Warten

Ob beim Anstellen an Supermarktkassen, an Bushaltestellen, auf Bahnhöfen, im Wartezimmer von Ärzten, in den Stuben von Ämtern – das WARTEN stirbt aus. Jedenfalls das Warten im Sinne von Nichtstun ohne Ablenkung durch Surfen, Chatten, Spielen. Viele können es sich schon gar nicht mehr vorstellen: gegen die Wand starren. In den Himmel schauen. Andere Leute beobachten. Ausharren und sich in Geduld üben. Aber ist das Ende der Langeweile wirklich eine Erlösung? (Christoph Drießen)

Das Stehen in einer Schlange oder auf Bahnsteigen „macht (…) deutlich, dass das Warten wesentlich ist für die Erfahrung des Zusammenseins, für die zaghafte Möglichkeit von Gemeinschaft. Es ist eine Zeit, in der es Begegnungen geben kann.
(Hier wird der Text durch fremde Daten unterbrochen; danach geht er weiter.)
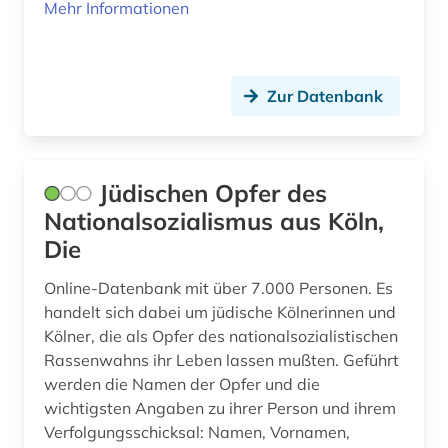
Mehr Informationen
Zur Datenbank
Jüdischen Opfer des
Nationalsozialismus aus Köln,
Die
Online-Datenbank mit über 7.000 Personen. Es
handelt sich dabei um jüdische Kölnerinnen und
Kölner, die als Opfer des nationalsozialistischen
Rassenwahns ihr Leben lassen mußten. Geführt
werden die Namen der Opfer und die
wichtigsten Angaben zu ihrer Person und ihrem
Verfolgungsschicksal: Namen, Vornamen,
In die Ärgernisse und Frustrationen der demütigen und kunstlosen Würde des Wartens, das Sich-Übens in Geduld als Achtung vor den anderen, mischt sich die stillschweigende Akzeptanz der geteilten Zeit. Die aufgeschobene, unproduktive Zeit des Wartens, bis man an die Reihe kommt, ist untrennbar verbunden mit jeder Form von Gegenseitigkeit und Kooperation.“ (Jonathan Crary, 24/7. Schlaflos im Spätkapitalismus. Aus dem Englischen von Thomas Laugstien, Berlin 2014, S. 103)
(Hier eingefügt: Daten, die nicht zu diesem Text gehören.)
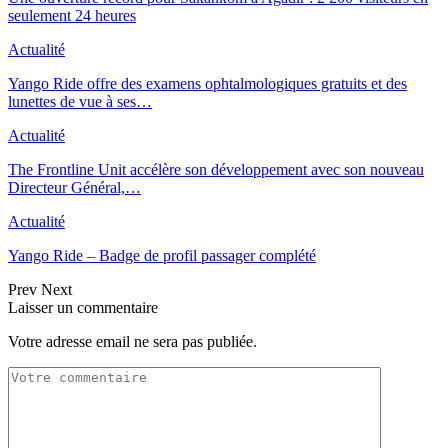
seulement 24 heures
Actualité
Yango Ride offre des examens ophtalmologiques gratuits et des
lunettes de vue à ses…
Actualité
The Frontline Unit accélère son développement avec son nouveau
Directeur Général,…
Actualité
Yango Ride – Badge de profil passager complété
Prev
Next
Laisser un commentaire
Votre adresse email ne sera pas publiée.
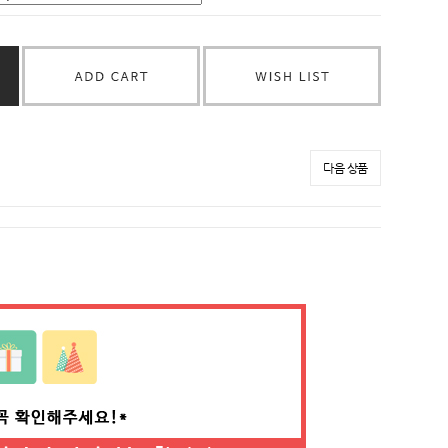
다음 상품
„Es gibt noch einen anderen, für die weiße Welt befremdlich scheinenden Teil im Dadirri: das Abwarten. Unsere Kultur, die Kultur der australischen Ureinwohner, hat uns gelehrt, ruhig zu sein und abzuwarten. Wir versuchen nicht, Dinge zu beschleunigen. Wir lassen alles seinen natürlichen Gang gehen – wie die Jahreszeiten. Wir beobachten den Mond in jeder seiner Phasen. Wir warten auf den Regen, damit er unsere Flüsse fülle und die durstige Erde bewässere, wie auf unseren Gemälden. Wir leben im Rhythmus des Landes. Wenn die Dämmerung anbricht, bereiten wir uns auf die Nacht vor. Morgens stehen wir mit der Sonne auf. Wir schauen uns bei unseren Streifzügen immer wieder die Früchte des Waldes an; doch wir warten, bis sie reif sind; erst dann ernten wir sie. Wir warten auf unsere Jugendlichen, die heranwachsen, Schritt für Schritt, sichtbar in ihren Initiationszeremonien. Wenn ein Verwandter stirbt, so trauern wir eine lange Zeit. Unser Schmerz gehört uns, und wir gestatten ihm, langsam zu heilen.“ (Aus: Miriam Rose Ungunmerr-Baumann, Dadirri – ein Hören, das heilt. Die Heiligkeit des Landes, das Abwarten in der Stille und der geduldige Kampf um Achtung und Respekt, in: Publik-Forum Nr. 3 vom 10. Februar 1995, S. 24f.)